Every year, on the penultimate weekend of the month, one of the most important festivals of Southern Italy takes place, the festival of Castagna or of Varola di Melfi, in Basilicata. Having arrived early in the morning, in order to avoid long queues in the car, we parked the car on the outskirts, preferring a twenty-minute walk rather than being stuck in traffic for tens of minutes, hoping to find a parking space.
Getting to the city center, where the event takes place requires muscles in the legs because it is necessary to tackle a path that is not short uphill, with slopes that are not exactly simple. But after several minutes of slow walk, in which appear the first stalls with various tastings of roasted chestnuts and fried pettole, together with some mulled wine, we arrive in Piazza Umberto I, set up with large embers in the open air and the workers are busy roasting dozens and dozens of kilos of chestnuts at a time.

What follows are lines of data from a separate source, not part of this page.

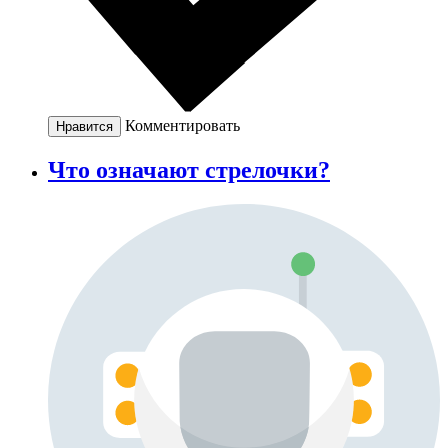
Комментировать
Нравится
Что означают стрелочки?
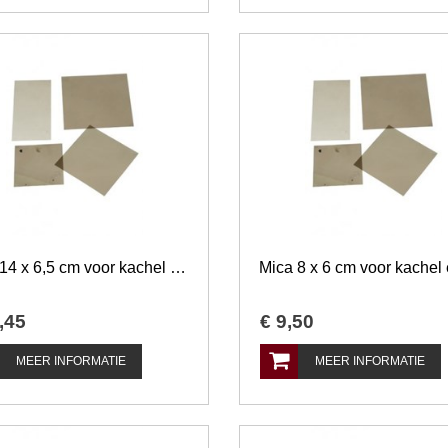
Mica 14 x 6,5 cm voor kachel en openhaard
,
45
€
9
,
50
MEER INFORMATIE
MEER INFORMATIE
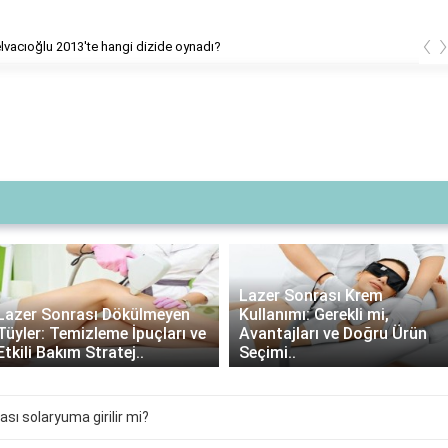
‹
lvacıoğlu 2013'te hangi dizide oynadı?
Lazer Sonrası Krem
Lazer Sonrası Dökülmeyen
Kullanımı: Gerekli mi,
Tüyler: Temizleme İpuçları ve
Avantajları ve Doğru Ürün
Etkili Bakım Stratej..
Seçimi..
sı solaryuma girilir mi?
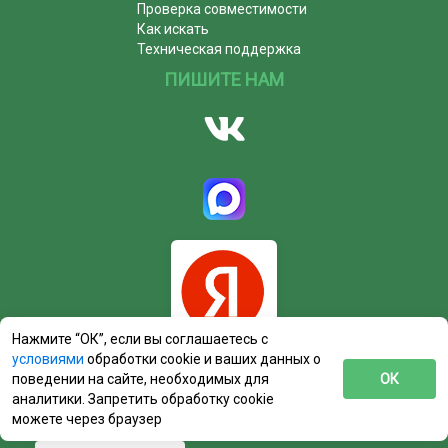
Проверка совместимости
Как искать
Техническая поддержка
ПИШИТЕ НАМ
Нажмите “ОК”, если вы соглашаетесь с
условиями
обработки cookie и ваших данных о
поведении на сайте, необходимых для
ОК
аналитики. Запретить обработку cookie
можете через браузер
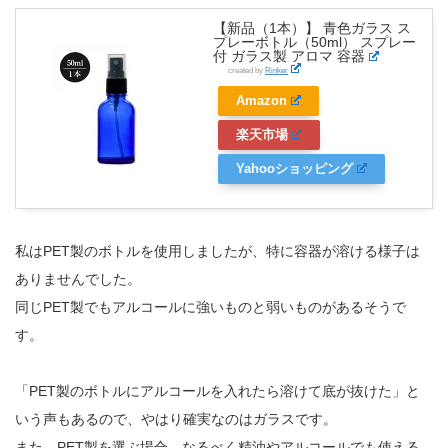
【新品（1本）】 青色ガラス ス
プレーボトル（50ml） スプレー
付 ガラス製 アロマ 容器
created by
Rinker
Amazon
楽天市場
Yahooショッピング
私はPET製のボトルを使用しましたが、特に容器が溶ける様子は
ありませんでした。
同じPET製でもアルコールに強いものと弱いものがあるそうで
す。
「PET製のボトルにアルコールを入れたら溶けて底が抜けた」と
いう声もあるので、やはり確実なのはガラスです。
また、PET製を選ぶ場合、なるべく精油やアルコールでも使える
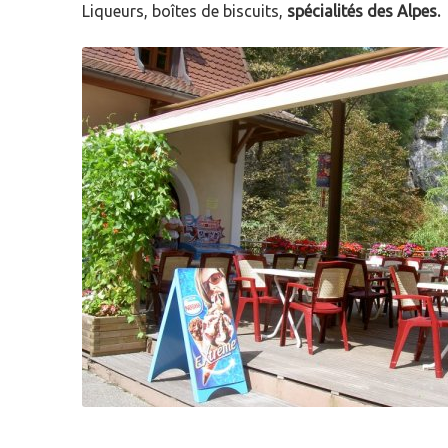
Liqueurs, boîtes de biscuits,
spécialités des Alpes.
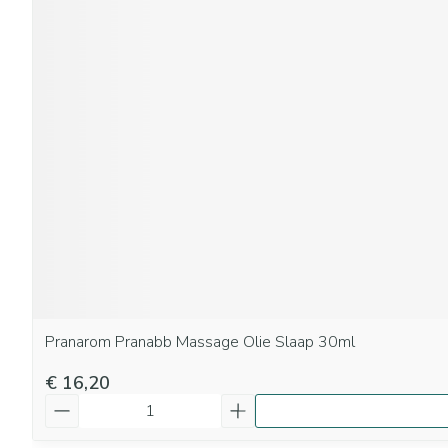
Pranarom Pranabb Massage Olie Slaap 30ml
€ 16,20
Aantal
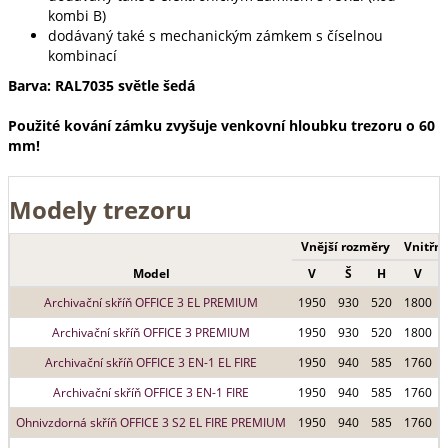
kombi B)
dodávaný také s mechanickým zámkem s číselnou
kombinací
Barva: RAL7035 světle šedá
Použité kování zámku zvyšuje venkovní hloubku trezoru o 60
mm!
Modely trezoru
Vnější rozměry
Vnitřní
Model
V
Š
H
V
Archivační skříň OFFICE 3 EL PREMIUM
1950
930
520
1800
Archivační skříň OFFICE 3 PREMIUM
1950
930
520
1800
Archivační skříň OFFICE 3 EN-1 EL FIRE
1950
940
585
1760
Archivační skříň OFFICE 3 EN-1 FIRE
1950
940
585
1760
Ohnivzdorná skříň OFFICE 3 S2 EL FIRE PREMIUM
1950
940
585
1760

The narrow streets of the city are overflowing with tourists heading towards Piazza Duomo and the Cathedral of Santa Maria Assunta. Here, from a musical stage local bands alternate throughout the day while people crowd the various kiosks located around the square, selling home-made food products or small local merchants' objects.
We followed the directions to reach the castle of Melfi, one of the most important medieval castles in Italy, and dating back to the Norman period, around XI century AD, located on a small promontory which can only be accessed by a single stone bridge. A huge moat surrounds the castle at 360 degrees and it was almost impossible for the enemies to attack and enter it, especially as the guard towers could counterattack on all sides.